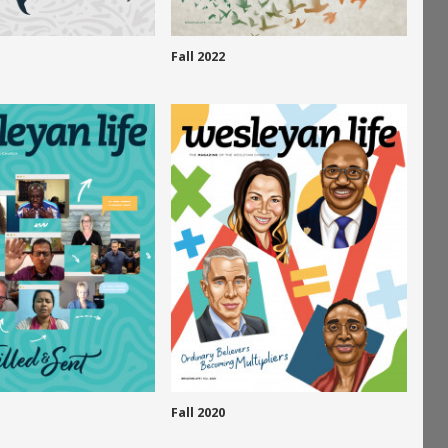
Fall 2022
Fall 2020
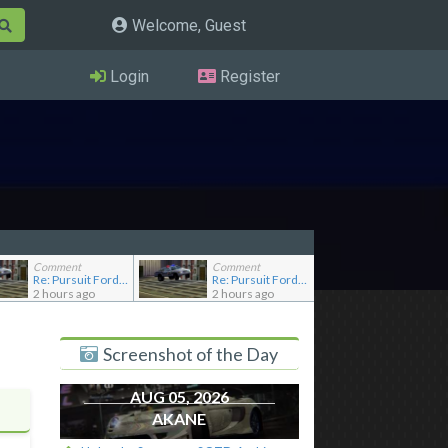
Welcome, Guest
Login
Register
Comment
Comment
Re: Pursuit Ford crown
Re: Pursuit Ford crown
2 hours ago
2 hours ago
Screenshot of the Day
AUG 05, 2026
AKANE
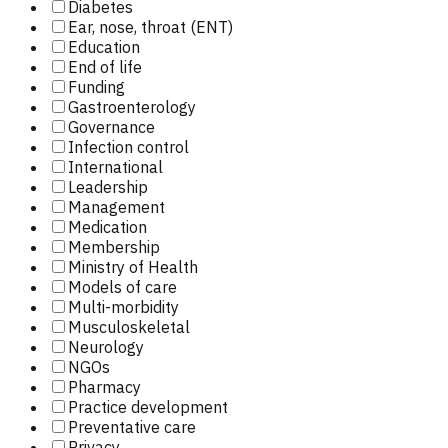
Diabetes
Ear, nose, throat (ENT)
Education
End of life
Funding
Gastroenterology
Governance
Infection control
International
Leadership
Management
Medication
Membership
Ministry of Health
Models of care
Multi-morbidity
Musculoskeletal
Neurology
NGOs
Pharmacy
Practice development
Preventative care
Privacy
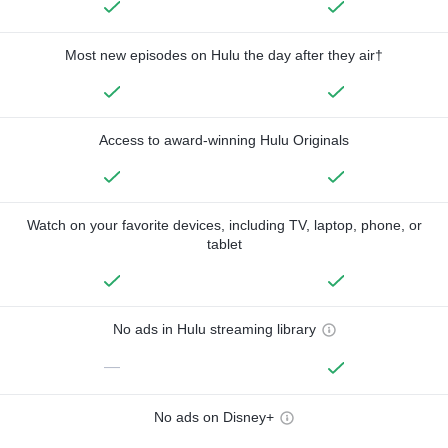
Most new episodes on Hulu the day after they air†
Access to award-winning Hulu Originals
Watch on your favorite devices, including TV, laptop, phone, or
tablet
No ads in Hulu streaming library
—
No ads on Disney+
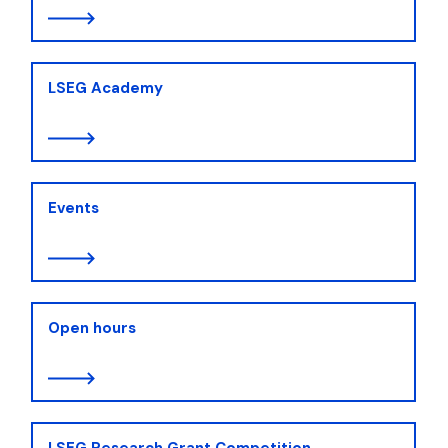
LSEG Academy
Events
Open hours
LSEG Research Grant Competition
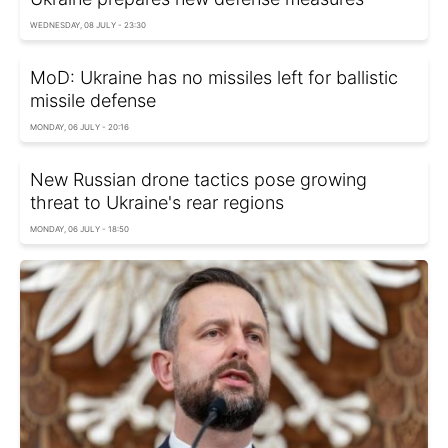
WEDNESDAY, 08 JULY - 23:30
MoD: Ukraine has no missiles left for ballistic
missile defense
MONDAY, 06 JULY - 20:16
New Russian drone tactics pose growing
threat to Ukraine's rear regions
MONDAY, 06 JULY - 18:50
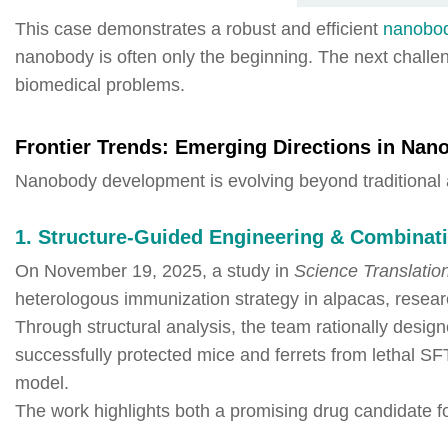
This case demonstrates a robust and efficient
nanobo
nanobody is often only the beginning. The next challen
biomedical problems.
Frontier Trends: Emerging Directions in Nan
Nanobody development is evolving beyond traditional
1. Structure-Guided Engineering & Combinati
On November 19, 2025, a study in
Science Translatio
heterologous immunization strategy in alpacas, resear
Through structural analysis, the team rationally desi
successfully protected mice and ferrets from lethal S
model.
The work highlights both a promising drug candidate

EXERCISE DIRECTIONS:
Using the records above, select and copy every line that has the word "JULY".

ANSWER TO THIS EXERCISE:
WEDNESDAY, 08 JULY - 23:30
MONDAY, 06 JULY - 20:16
MONDAY, 06 JULY - 18:50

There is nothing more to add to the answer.